一、概述
上一篇文章中了解了一下JobTracker的部分机制,如作业的恢复、作业权限管理、队列权限管理等。本文将继续探讨有关JobTracker的相关机制,其中主要介绍JobTracker中的各种线程功能以及他们具体的实现流程和jobTracker中的对象映射模型。
二、JobTracker中各种线程的作用
JobTacker作为MapReduce框架的控制中心,其稳定性以及容错性的重要性就不言而喻了。JobTracker内部会通过offerServer方法去启动若干个重要的后台服务线程来检测和处理JobTracker在工作可能发生的各种异常情况以及产生的历史数据、残留数据。看看JobTracker的源码中这些线程都有哪些:
ExpireTrackers expireTrackers = new ExpireTrackers();//expireTrackersThread的线程体
Thread expireTrackersThread = null;//用于检测和清理死掉的TaskTracker
RetireJobs retireJobs = new RetireJobs();//retireJobsThread的线程体
Thread retireJobsThread = null;//清理长时间保存在内存中已经完成的作业信息线程
final int retiredJobsCacheSize;
ExpireLaunchingTasks expireLaunchingTasks = new ExpireLaunchingTasks();//expireLaunchingTaskThread的线程体
Thread expireLaunchingTaskThread = //检测已经被分配task的但是一直没有汇报的TaskTracker
new Thread(expireLaunchingTasks,"expireLaunchingTasks");
CompletedJobStatusStore completedJobStatusStore = null;//completedJobsStoreThread的线程体
Thread completedJobsStoreThread = null;//处理已经运行完毕的作业信息,将其保存在HDFS中
下面我们一个一个详细地来探讨这些线程。

**记录集**

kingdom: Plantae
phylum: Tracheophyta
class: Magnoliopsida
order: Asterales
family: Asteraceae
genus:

**要做的事**
• 1. 把讲JobTracker线程的那段摘录原样抄出来，从“二、JobTracker中各种线程的作用”开始，一直抄到“下面我们一个一个详细地来探讨这些线程。”。
• 2. 在讲JobTracker线程的那段摘录里，代码中声明成Thread类型的变量都叫什么名字？请全部列出来。

**参考答案**
• 1.
二、JobTracker中各种线程的作用
JobTacker作为MapReduce框架的控制中心,其稳定性以及容错性的重要性就不言而喻了。JobTracker内部会通过offerServer方法去启动若干个重要的后台服务线程来检测和处理JobTracker在工作可能发生的各种异常情况以及产生的历史数据、残留数据。看看JobTracker的源码中这些线程都有哪些:
ExpireTrackers expireTrackers = new ExpireTrackers();//expireTrackersThread的线程体
Thread expireTrackersThread = null;//用于检测和清理死掉的TaskTracker
RetireJobs retireJobs = new RetireJobs();//retireJobsThread的线程体
Thread retireJobsThread = null;//清理长时间保存在内存中已经完成的作业信息线程
final int retiredJobsCacheSize;
ExpireLaunchingTasks expireLaunchingTasks = new ExpireLaunchingTasks();//expireLaunchingTaskThread的线程体
Thread expireLaunchingTaskThread = //检测已经被分配task的但是一直没有汇报的TaskTracker
new Thread(expireLaunchingTasks,"expireLaunchingTasks");
CompletedJobStatusStore completedJobStatusStore = null;//completedJobsStoreThread的线程体
Thread completedJobsStoreThread = null;//处理已经运行完毕的作业信息,将其保存在HDFS中
下面我们一个一个详细地来探讨这些线程。

• 2.
expireTrackersThread
retireJobsThread
expireLaunchingTaskThread
completedJobsStoreThread